2nd Lt. Alix Schoelcher Idrache stood proudly in attention during his commencement ceremony in West Point, N.Y.
Then suddenly he was overcome with emotion.
As he stood in line, tears rolled down both of his cheeks.
The photograph of Idrache, taken by Army Staff Sgt. Vito T. Bryant, was published on the Facebook page of West Point’s U.S. Military Academy. It immediately went viral.
But it’s Idrache’s life story that is truly awe-inspiring.
Idrache worked his way through one of the nation’s most prestigious military schools after immigrating to the United States from Haiti.
He managed to earn his citizenship and served for two years as an enlisted soldier with the Maryland Army National Guard.
The soldier says he is overwhelmed by the positive response to the photo.
“I woke up this morning and found my face all over Facebook and with it myriad of amazing comments about my accomplishments,” Idrache wrote on Facebook
“I am humbled and shocked at the same time. Thank you for giving me a shot at the American Dream and may God bless America, the greatest country on earth.” Idrache wrote on Facebook.
On West Point’s U.S. Military Academy Instagram page, he left another message thanking people for their support.
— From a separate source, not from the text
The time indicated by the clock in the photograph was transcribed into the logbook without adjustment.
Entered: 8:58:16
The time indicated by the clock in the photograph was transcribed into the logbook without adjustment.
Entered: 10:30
‘Three things came to mind and led to those tears,” Idrache wrote. “The first is where I started. I am from Haiti and never did I imagine that such honor would be one day bestowed on me.’
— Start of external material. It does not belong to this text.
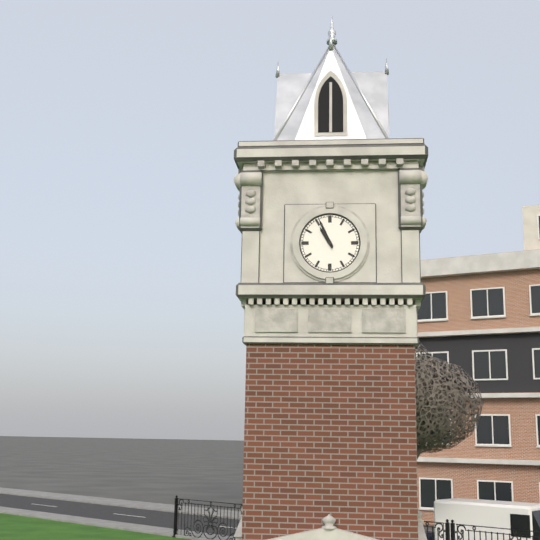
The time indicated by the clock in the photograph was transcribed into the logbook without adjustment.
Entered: 10:56
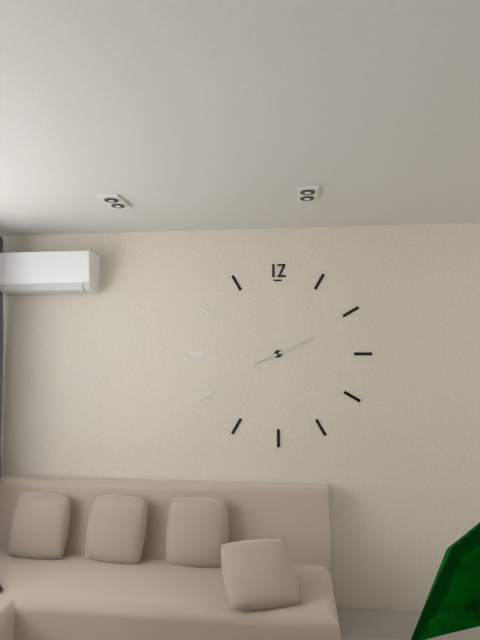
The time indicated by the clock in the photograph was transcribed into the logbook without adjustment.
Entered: 8:11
‘The second is where I am. Men and women who have preserved the very essence of the human condition stood in that position and took the same oath.’
‘Men who preserved the Union [in] a dark period of this country’s history. Men who scaled the face of adversity and liberated Europe from fascism …Women like CPT Griest, LT Haver, MAJ Jaster who rewrote the narrative and challenged the status quo to prove themselves worthy of being called Rangers.’
‘Knowing that one day I will be a pilot is humbling beyond words,’ Idrache wrote.
‘I could not help but be flooded with emotions knowing that I will be leading these men and women who are willing to give their all to preserve what we value as the American way of life.’
‘To me, that is the greatest honor. Once again, thank you.’
Idrache was a leader in his class of 950 cadets, according to a West Point news release. He was also named as a regimental commander last summer.
He is also Point’s top graduate in physics, earning the school’s Brigadier General Gerald A. Counts Memorial Award.